Any optimizing compiler for a common language is an incredible piece of work. The team who created it had to navigate a language spec and get the compiler to create correct performant code quickly. Don’t assume your compiler checks that your code conforms to the language spec. When you see an error, it is simply because the compiler cannot proceed. When you see a warning, the compiler is (usually) generously informing you of something you probably didn’t intend to do.
Get rid of warnings. If you have a set of warnings that are “OK”, how do you expect a reader to know or care? The difference between 38 and 39 warnings is easily missable and easily judged to be fine. The difference between 0 and 1 warnings makes people uneasy. I think warnings are generally treated with less gravity than they should be. Yeah, sure, a few Microsoft ones seem to be designed to create Windows-only code, and some are just telling you you are doing something kind of uncommon. But C/C++ signed/unsigned conversions, for example, are important to consider. C/C++ signed math has undefined behavior associated with it, and according to the language spec, if there’s any undefined behavior, the whole program is undefined. That’s very unsimple! Reasonably speaking, a bad line wont completely transform your program — the mess will most likely remain somewhat local — but it does mean debugging can be a hell of a job.

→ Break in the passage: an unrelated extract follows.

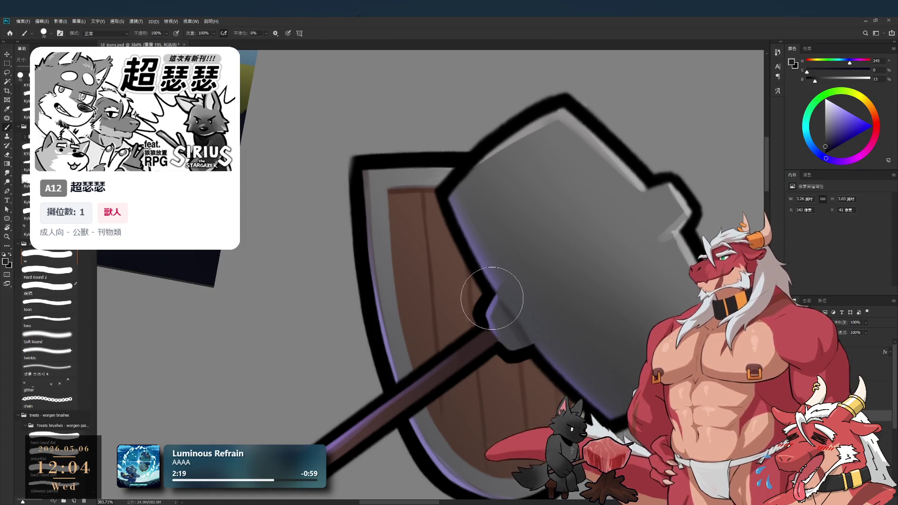
pyautogui.moveTo(516, 325)
pyautogui.mouseDown()
pyautogui.moveTo(472, 332)
pyautogui.moveTo(525, 332)
pyautogui.mouseUp()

A common saying simply states, “Macros are evil.” Macros don’t have type checking, and the errors that come up are ugly and hard to understand. You have to read the macro and the place it’s used at the same time, or dig up the preprocessor results, but good luck integrating those with the rest of your tools. So it’s not simple to fix a break that involves a macro. But that doesn’t mean you should never use a macro. Macros are another tool in your box. One must judge whether the inevitable macro errors or the problem that could be solved with macros is the bigger evil.

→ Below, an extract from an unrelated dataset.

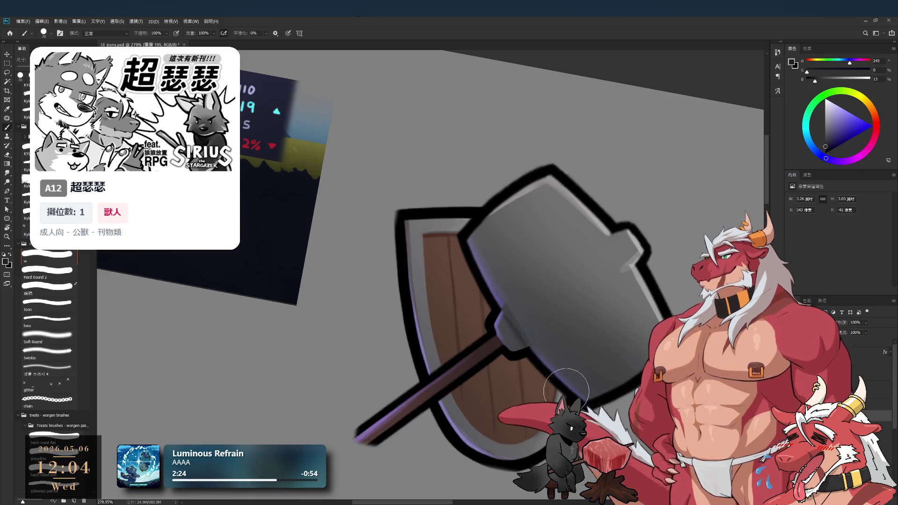
pyautogui.press('e')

4.2 version control and testing
Say you’re working on some feature, and then realize you’re in so deep that you can’t verify if you haven’t regressed, and you can’t see the light at the end of the tunnel. If you were using version control, you can back out of the tunnel, establish the testing you need to verify your work, and then split up the feature into appropriate chunks, each one validated by the testing framework. Escaping from a highly dependent mess of changes and creating a framework that allows you to create independent changes is the power of version control systems. More generally, they allow you to externally manage your context of changes.
4.3 reinventing the wheel
Reinventing the wheel is simple. The wheels out there aren’t exactly what you’re looking for. It’s typical to find a library with a superset of the features you want, because, being a successful library, it has more users than just you. A needle-focused library is simplest for your project. My most common reason for avoiding 3rd party code is to keep my build simple. Setting up a build is probably less common than modifying code. But to me this is what makes it insidious — I often forget how to set up complicated builds.

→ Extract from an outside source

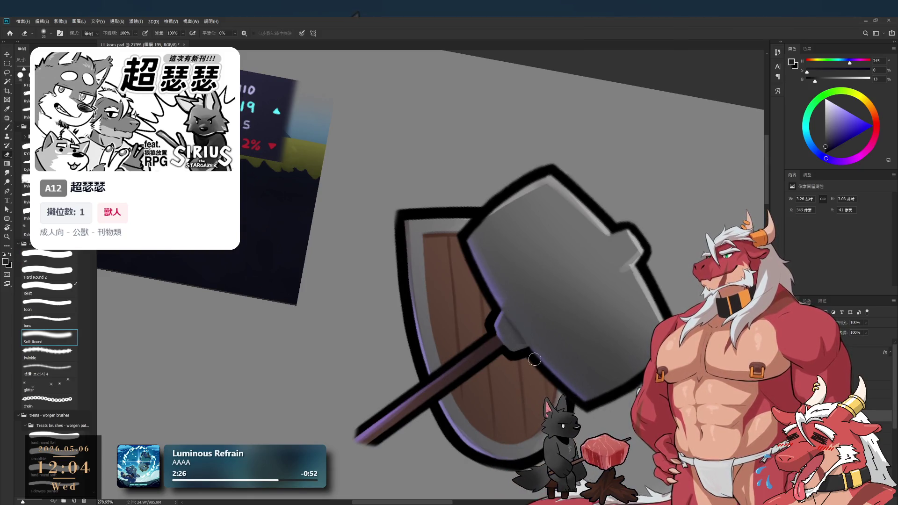
pyautogui.press('b')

Simplicity is at odds with the common rule, which is “don’t reinvent the wheel”. 3rd party code can represent huge amounts of work, possibly dwarfing the amount of work you’ll ever do on your project. In this case, it’s hard to argue for long-term time benefits because you’ll never be able to do the amount of work needed to create the library you want to use.
So I suppose here we have to defer to the bigger picture. If using a 3rd party wheel seems to be the quickest overall, do it. If inventing a new wheel seems to be the quickest overall, do it.
Moreso than the other posts on this blog, I plan to give this post life by updating it as my experience grows and as I think of more interesting points.